**Listed records:**
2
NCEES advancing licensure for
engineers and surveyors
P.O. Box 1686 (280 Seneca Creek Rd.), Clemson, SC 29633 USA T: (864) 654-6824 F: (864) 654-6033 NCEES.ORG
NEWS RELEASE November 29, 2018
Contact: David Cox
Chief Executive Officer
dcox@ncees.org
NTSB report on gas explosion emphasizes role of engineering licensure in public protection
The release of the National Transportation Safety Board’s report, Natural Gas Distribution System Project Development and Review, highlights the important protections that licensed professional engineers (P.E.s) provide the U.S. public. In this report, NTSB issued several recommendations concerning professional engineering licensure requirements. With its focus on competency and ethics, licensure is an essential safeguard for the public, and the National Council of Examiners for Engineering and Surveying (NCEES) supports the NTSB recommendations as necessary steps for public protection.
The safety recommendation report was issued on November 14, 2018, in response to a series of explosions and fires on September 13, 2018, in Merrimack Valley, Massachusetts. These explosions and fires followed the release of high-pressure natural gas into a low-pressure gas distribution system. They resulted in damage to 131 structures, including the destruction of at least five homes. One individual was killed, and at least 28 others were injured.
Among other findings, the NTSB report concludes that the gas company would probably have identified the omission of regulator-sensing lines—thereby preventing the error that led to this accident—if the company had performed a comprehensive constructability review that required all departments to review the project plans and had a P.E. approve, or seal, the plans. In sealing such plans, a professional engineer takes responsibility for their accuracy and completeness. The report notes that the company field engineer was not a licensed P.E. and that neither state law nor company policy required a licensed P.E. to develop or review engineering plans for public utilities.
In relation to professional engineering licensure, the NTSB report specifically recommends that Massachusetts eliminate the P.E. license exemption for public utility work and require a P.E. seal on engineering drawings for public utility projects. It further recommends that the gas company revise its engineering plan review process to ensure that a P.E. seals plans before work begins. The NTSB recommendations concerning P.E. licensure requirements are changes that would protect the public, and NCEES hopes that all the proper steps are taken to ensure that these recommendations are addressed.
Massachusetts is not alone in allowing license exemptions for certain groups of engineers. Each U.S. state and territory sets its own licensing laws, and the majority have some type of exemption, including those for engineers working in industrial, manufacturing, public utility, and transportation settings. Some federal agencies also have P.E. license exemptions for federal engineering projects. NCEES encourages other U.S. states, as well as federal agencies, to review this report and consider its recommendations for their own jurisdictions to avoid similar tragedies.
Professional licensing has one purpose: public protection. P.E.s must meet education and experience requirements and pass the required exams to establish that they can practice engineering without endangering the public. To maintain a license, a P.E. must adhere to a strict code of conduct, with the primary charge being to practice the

**Directions:**
Each record above should be retyped in full, exactly as shown.

**Written answer:**
2
NCEES advancing licensure for
engineers and surveyors
P.O. Box 1686 (280 Seneca Creek Rd.), Clemson, SC 29633 USA T: (864) 654-6824 F: (864) 654-6033 NCEES.ORG
NEWS RELEASE November 29, 2018
Contact: David Cox
Chief Executive Officer
dcox@ncees.org
NTSB report on gas explosion emphasizes role of engineering licensure in public protection
The release of the National Transportation Safety Board’s report, Natural Gas Distribution System Project Development and Review, highlights the important protections that licensed professional engineers (P.E.s) provide the U.S. public. In this report, NTSB issued several recommendations concerning professional engineering licensure requirements. With its focus on competency and ethics, licensure is an essential safeguard for the public, and the National Council of Examiners for Engineering and Surveying (NCEES) supports the NTSB recommendations as necessary steps for public protection.
The safety recommendation report was issued on November 14, 2018, in response to a series of explosions and fires on September 13, 2018, in Merrimack Valley, Massachusetts. These explosions and fires followed the release of high-pressure natural gas into a low-pressure gas distribution system. They resulted in damage to 131 structures, including the destruction of at least five homes. One individual was killed, and at least 28 others were injured.
Among other findings, the NTSB report concludes that the gas company would probably have identified the omission of regulator-sensing lines—thereby preventing the error that led to this accident—if the company had performed a comprehensive constructability review that required all departments to review the project plans and had a P.E. approve, or seal, the plans. In sealing such plans, a professional engineer takes responsibility for their accuracy and completeness. The report notes that the company field engineer was not a licensed P.E. and that neither state law nor company policy required a licensed P.E. to develop or review engineering plans for public utilities.
In relation to professional engineering licensure, the NTSB report specifically recommends that Massachusetts eliminate the P.E. license exemption for public utility work and require a P.E. seal on engineering drawings for public utility projects. It further recommends that the gas company revise its engineering plan review process to ensure that a P.E. seals plans before work begins. The NTSB recommendations concerning P.E. licensure requirements are changes that would protect the public, and NCEES hopes that all the proper steps are taken to ensure that these recommendations are addressed.
Massachusetts is not alone in allowing license exemptions for certain groups of engineers. Each U.S. state and territory sets its own licensing laws, and the majority have some type of exemption, including those for engineers working in industrial, manufacturing, public utility, and transportation settings. Some federal agencies also have P.E. license exemptions for federal engineering projects. NCEES encourages other U.S. states, as well as federal agencies, to review this report and consider its recommendations for their own jurisdictions to avoid similar tragedies.
Professional licensing has one purpose: public protection. P.E.s must meet education and experience requirements and pass the required exams to establish that they can practice engineering without endangering the public. To maintain a license, a P.E. must adhere to a strict code of conduct, with the primary charge being to practice the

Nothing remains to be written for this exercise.